Action item:
Check every line below for the word "ministro" and copy the ones that have it.
....
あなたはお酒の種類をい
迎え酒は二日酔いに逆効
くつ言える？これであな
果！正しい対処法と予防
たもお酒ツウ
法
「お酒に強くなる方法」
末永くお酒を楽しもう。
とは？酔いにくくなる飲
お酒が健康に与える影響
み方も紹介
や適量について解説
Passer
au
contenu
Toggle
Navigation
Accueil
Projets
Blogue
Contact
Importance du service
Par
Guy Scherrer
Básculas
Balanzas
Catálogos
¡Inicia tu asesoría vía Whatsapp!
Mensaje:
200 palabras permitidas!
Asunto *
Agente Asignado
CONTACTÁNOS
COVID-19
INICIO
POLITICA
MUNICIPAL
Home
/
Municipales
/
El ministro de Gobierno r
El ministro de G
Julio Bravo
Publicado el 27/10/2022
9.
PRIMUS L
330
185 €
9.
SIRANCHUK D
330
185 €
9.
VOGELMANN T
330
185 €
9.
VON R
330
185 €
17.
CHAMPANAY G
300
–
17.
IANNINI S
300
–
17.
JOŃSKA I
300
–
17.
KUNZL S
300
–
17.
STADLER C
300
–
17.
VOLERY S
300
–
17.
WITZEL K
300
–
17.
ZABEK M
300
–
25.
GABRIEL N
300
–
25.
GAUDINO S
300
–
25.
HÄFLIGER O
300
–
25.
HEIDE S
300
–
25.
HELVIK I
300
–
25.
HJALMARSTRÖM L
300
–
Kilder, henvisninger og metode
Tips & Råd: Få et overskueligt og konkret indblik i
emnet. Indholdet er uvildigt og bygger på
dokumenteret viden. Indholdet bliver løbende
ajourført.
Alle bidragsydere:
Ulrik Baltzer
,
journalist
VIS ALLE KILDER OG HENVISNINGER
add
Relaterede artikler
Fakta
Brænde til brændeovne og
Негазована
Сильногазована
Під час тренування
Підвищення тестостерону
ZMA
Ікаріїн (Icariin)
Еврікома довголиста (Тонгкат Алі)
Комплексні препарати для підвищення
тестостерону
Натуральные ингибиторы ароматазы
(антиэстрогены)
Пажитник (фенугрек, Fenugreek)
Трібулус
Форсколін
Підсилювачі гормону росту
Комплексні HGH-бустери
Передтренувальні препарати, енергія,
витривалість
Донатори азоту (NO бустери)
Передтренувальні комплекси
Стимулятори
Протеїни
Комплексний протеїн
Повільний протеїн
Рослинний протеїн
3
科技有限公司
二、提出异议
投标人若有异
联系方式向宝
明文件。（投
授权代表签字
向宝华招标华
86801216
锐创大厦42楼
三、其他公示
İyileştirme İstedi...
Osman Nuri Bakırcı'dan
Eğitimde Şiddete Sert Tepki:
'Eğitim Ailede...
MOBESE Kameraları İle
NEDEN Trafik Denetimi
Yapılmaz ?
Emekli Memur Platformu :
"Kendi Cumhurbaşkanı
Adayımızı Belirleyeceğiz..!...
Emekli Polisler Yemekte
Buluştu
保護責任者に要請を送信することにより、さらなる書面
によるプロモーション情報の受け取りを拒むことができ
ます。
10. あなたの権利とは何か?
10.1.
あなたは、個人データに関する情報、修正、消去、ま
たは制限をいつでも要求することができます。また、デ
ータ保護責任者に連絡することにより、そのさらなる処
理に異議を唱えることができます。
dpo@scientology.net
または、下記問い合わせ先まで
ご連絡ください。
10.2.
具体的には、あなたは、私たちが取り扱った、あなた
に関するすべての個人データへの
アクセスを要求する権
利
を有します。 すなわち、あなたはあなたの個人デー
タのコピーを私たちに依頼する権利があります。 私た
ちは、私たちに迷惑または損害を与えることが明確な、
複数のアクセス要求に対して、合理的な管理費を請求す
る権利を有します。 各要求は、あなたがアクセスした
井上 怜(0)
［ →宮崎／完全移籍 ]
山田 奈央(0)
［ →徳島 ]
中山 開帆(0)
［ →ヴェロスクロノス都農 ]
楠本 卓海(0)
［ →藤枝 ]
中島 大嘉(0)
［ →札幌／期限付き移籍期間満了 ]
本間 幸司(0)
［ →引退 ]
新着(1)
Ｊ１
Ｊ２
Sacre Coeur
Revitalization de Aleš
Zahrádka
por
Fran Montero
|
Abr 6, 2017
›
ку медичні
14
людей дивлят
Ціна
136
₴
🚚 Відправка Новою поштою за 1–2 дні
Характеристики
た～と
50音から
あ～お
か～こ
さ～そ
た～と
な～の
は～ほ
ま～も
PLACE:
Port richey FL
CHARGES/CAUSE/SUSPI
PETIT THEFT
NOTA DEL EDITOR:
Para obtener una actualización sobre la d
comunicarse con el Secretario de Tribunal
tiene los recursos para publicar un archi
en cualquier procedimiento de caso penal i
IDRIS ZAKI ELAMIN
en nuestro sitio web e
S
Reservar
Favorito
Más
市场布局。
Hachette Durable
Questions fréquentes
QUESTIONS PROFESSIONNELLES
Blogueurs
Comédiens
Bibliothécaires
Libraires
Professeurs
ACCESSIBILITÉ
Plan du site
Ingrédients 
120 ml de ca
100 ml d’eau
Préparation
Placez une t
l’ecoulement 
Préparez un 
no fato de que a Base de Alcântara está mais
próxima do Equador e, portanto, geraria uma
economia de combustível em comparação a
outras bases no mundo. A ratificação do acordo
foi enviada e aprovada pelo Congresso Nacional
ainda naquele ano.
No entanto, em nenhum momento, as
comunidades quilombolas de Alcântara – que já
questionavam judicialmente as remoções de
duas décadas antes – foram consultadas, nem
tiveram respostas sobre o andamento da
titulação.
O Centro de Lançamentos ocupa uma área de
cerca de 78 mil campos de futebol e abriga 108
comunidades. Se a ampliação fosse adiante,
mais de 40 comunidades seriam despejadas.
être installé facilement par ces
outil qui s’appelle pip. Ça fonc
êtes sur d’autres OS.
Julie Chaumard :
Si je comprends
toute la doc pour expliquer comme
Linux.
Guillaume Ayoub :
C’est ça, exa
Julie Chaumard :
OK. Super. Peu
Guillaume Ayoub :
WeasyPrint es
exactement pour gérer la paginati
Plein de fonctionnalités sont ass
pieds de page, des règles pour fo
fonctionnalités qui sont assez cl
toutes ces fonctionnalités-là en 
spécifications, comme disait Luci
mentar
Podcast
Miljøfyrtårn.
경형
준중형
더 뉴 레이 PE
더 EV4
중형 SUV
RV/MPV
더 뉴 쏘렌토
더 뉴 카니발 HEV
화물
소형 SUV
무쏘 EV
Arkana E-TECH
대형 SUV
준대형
....
Your response:
El ministro de Gobierno r
El ministro de G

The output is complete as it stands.